Foregoing the metaphysical conceptions of simplicity and effectiveness would require us to abandon the more ambitious claims regarding the sufficiency of inductive-predictive methods, the possibility of a universal learning machine, and the inductive nature of general intelligence in favour of far more modest pragmatic-epistemic claims—which may indeed be significant in the context of our own methods of inquiry and only in conjunction with other epistemic modalities.

This is the predicament of simplicity-qua-compressibility as an objective epistemic notion: its criteria are underdetermined if not wholly indeterminate, and its definition is circular. In idealizing or overgeneralizing the notion of simplicity in terms of compressibility and identifying general intelligence with compression, the inductivist robs himself of exactly the semantic-conceptual resources which might serve not only to determine the criteria for the application of the principle of simplicity, but also to define general intelligence in terms not of compression but of the selective application of compression. Once again, the inductivist proponent of general intelligence finds himself confronted with old and new predicaments, albeit this time within the context of the formal-computational models of induction.

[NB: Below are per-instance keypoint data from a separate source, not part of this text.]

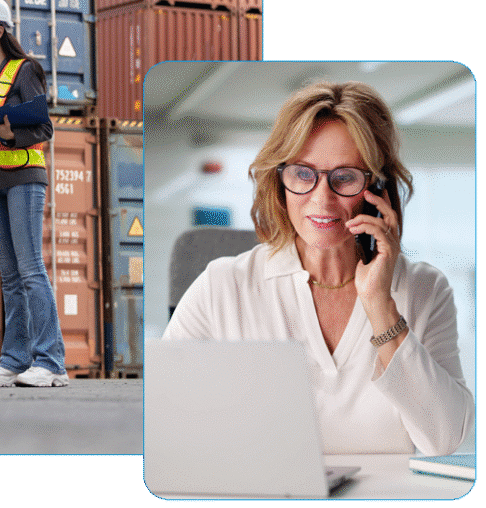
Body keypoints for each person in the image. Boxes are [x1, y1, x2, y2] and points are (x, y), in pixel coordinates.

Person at [164, 81, 474, 455]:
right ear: (279, 181)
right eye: (303, 173)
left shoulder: (426, 290)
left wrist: (380, 305)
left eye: (345, 177)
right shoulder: (222, 287)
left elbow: (446, 441)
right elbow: (168, 428)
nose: (322, 199)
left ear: (377, 189)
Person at [0, 0, 68, 387]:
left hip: (23, 178)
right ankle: (14, 360)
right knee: (9, 277)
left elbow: (44, 129)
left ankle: (51, 362)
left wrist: (8, 133)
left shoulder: (26, 70)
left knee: (30, 270)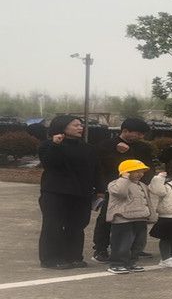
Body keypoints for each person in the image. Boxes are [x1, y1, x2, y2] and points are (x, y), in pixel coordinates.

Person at [38, 115, 102, 269]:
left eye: (81, 125)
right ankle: (51, 259)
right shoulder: (49, 145)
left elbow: (96, 169)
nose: (80, 127)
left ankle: (73, 257)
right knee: (53, 225)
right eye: (76, 125)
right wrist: (55, 145)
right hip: (56, 193)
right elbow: (49, 164)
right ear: (62, 126)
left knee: (77, 225)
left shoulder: (87, 148)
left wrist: (100, 189)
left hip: (81, 193)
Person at [92, 118, 153, 263]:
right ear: (125, 131)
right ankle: (100, 249)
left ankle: (134, 248)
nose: (141, 137)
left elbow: (149, 167)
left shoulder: (143, 147)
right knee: (108, 218)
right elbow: (101, 167)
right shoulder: (107, 145)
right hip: (114, 188)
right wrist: (101, 188)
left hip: (137, 189)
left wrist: (143, 185)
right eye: (138, 133)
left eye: (143, 134)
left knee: (137, 219)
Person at [106, 160, 155, 274]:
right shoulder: (115, 184)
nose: (140, 174)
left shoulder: (142, 185)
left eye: (142, 172)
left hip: (140, 218)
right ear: (126, 172)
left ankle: (131, 262)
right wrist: (124, 178)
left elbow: (148, 201)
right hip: (122, 219)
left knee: (139, 243)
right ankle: (117, 264)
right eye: (136, 171)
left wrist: (151, 215)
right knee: (122, 243)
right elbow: (120, 192)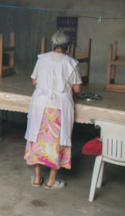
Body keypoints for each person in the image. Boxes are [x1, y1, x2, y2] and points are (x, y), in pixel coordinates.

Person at [24, 30, 82, 189]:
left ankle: (36, 178)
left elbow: (34, 81)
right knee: (56, 142)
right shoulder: (71, 63)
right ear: (68, 47)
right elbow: (77, 89)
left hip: (39, 105)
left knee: (37, 138)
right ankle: (51, 180)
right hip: (58, 108)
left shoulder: (42, 59)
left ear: (53, 45)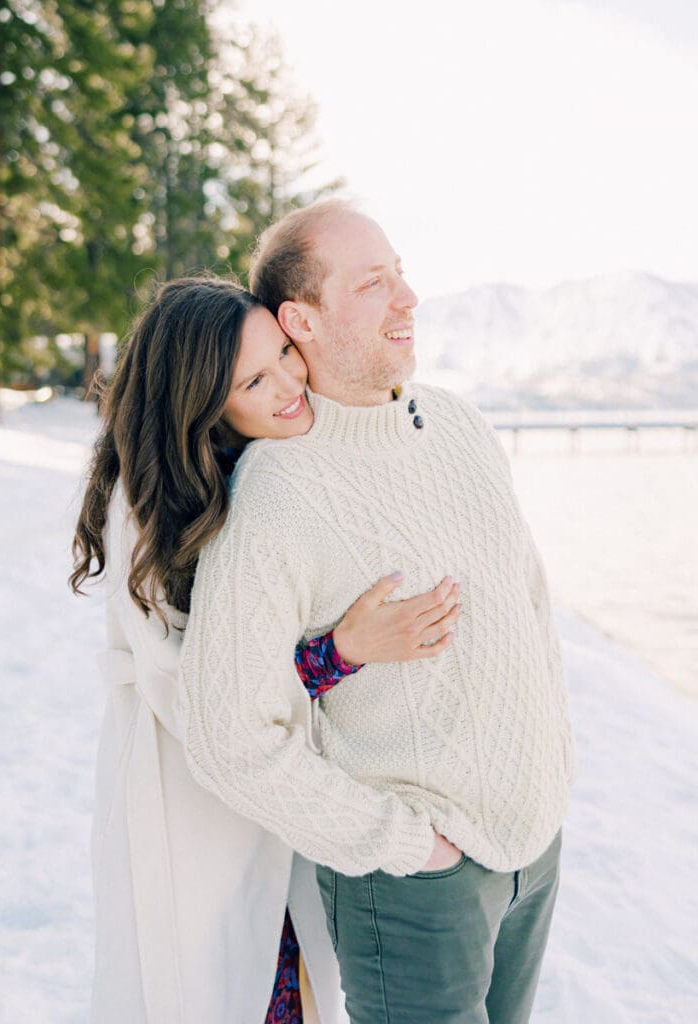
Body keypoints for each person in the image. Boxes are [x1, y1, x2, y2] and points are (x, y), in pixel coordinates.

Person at [178, 201, 576, 1023]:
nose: (409, 299)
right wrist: (407, 847)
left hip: (535, 846)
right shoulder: (276, 499)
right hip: (419, 887)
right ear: (304, 320)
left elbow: (530, 605)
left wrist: (552, 774)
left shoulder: (458, 425)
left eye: (400, 273)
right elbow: (229, 737)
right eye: (373, 283)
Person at [69, 276, 463, 1023]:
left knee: (289, 978)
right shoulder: (151, 508)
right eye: (254, 379)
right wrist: (342, 650)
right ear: (202, 402)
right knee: (213, 984)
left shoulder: (264, 463)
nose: (290, 384)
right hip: (188, 790)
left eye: (286, 353)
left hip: (276, 791)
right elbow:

Ultimately, the pessimism weighing against the possibility of artificial general intelligence in philosophy of mind and the over-optimism of proponents of the inductivist models of general intelligence, in a sense, originate from their choice of model of rationality. They choose either a thick concept of rationality that does not admit of the artificial realization of mind, or a notion of rationality so thin that not only is artificial general intelligence inevitable, it inevitably takes the shape of an omnipotent omniscient inductive superintelligence. The popularity of these factions is not so much a matter of theoretical sophistication or technological achievement as the result of the dominance of such impoverished concepts of rationality. In their pessimism and over-optimism, they are both beholden to paradigms of justification derived from narrow conception of rationality and mind. To truly begin to examine the prospects of the artificial realization of general intelligence, one ought to start from the position of systematic scepticism with regard to any paradigm of rationality built on a method of theoretical inquiry claiming to be a sufficient replacement for every other method (e.g., over-confident—as in contrast to modest—Bayesian or statistical methods) and to any inflationary model of mind that collapses the qualitative distinction between different faculties and the requirements for their realization.